Which is why it’s fascinating to me that this report is aimed at, and was commissioned in service of, the companies which use the NYT for their brand advertising. Brand advertising is important and powerful, but it’s not particularly social; not all brands can or should be fighting to become the rare Old Spice or Volkswagen with a viral ad campaign. And if you do have a viral ad campaign, you don’t really need or want it on nytimes.com. The press release, however, makes it clear that the findings are aimed very much at advertisers, as opposed to the editorial-technology people who would probably find it much more useful:

“The New York Times has invested heavily in social media across our organization, both in our own business and to create industry-leading integrated opportunities for our valued advertisers. As online sharing continues to grow as a tool for marketers, we saw an opportunity to add value to the conversation, by studying why people share online,” said Denise Warren, senior vice president and chief advertising officer, The New York Times Media Group, and general manager, NYTimes.com. “These findings are part of our ongoing commitment to help advertisers effectively reach and communicate with consumers through engaging, successful and creative campaigns.”

It seems to me that the NYT, here, is going along with the fiction that high-profile brand advertising in the NYT can and should be social.
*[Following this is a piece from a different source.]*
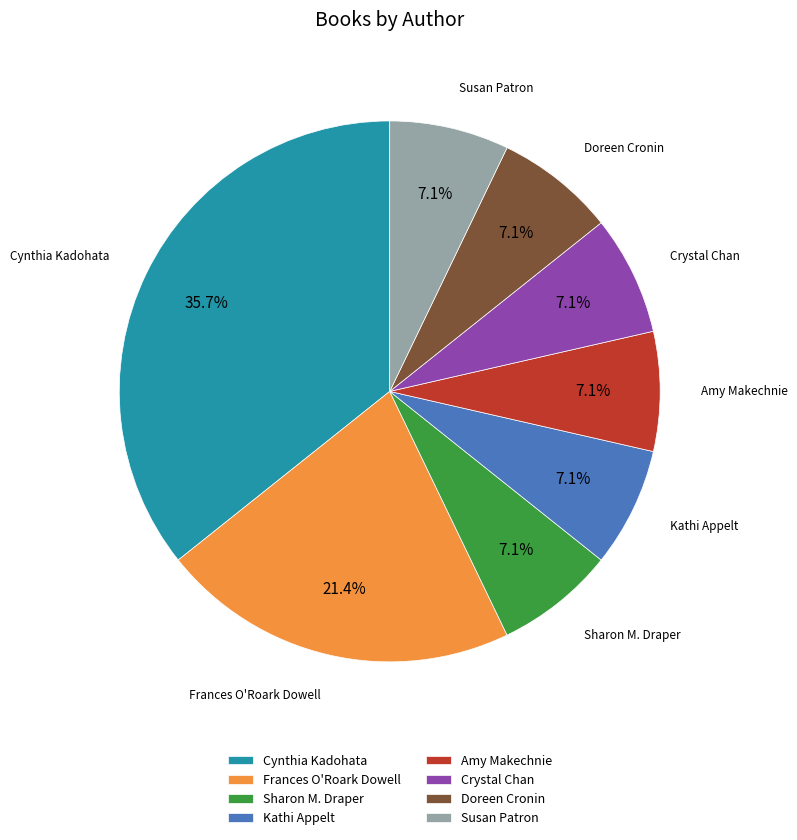

To the nearest percent, what portion does Crystal Chan represent?

7%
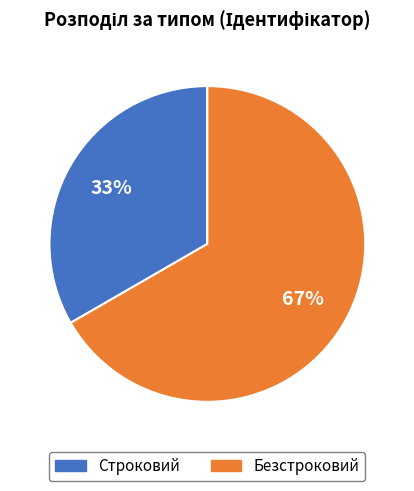

Count the number of slices in the pie.

2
If that’s what the advertisers think they want, that’s what we’ll give them. But the smart advertisers will ignore all this — just as they ignored other useless distractions like click-through rates. We know that only idiots click on ads; what makes us think that people who not only click on ads but actively share them will be any smarter?

Viral videos — the rather fabulous K-Swiss one being just the latest example — are all well and good. But high-end websites like nytimes.com are no place for viral videos, or for sharing tools embedded in ads. Those are a bit like the QR codes you see on posters: a sign of fad-following desperation and a good sign that the advertiser doesn’t have faith in the creatives they’ve hired. Brand advertising isn’t and shouldn’t be transactional. And I’m a bit worried that the NYT is enabling those who think it can be.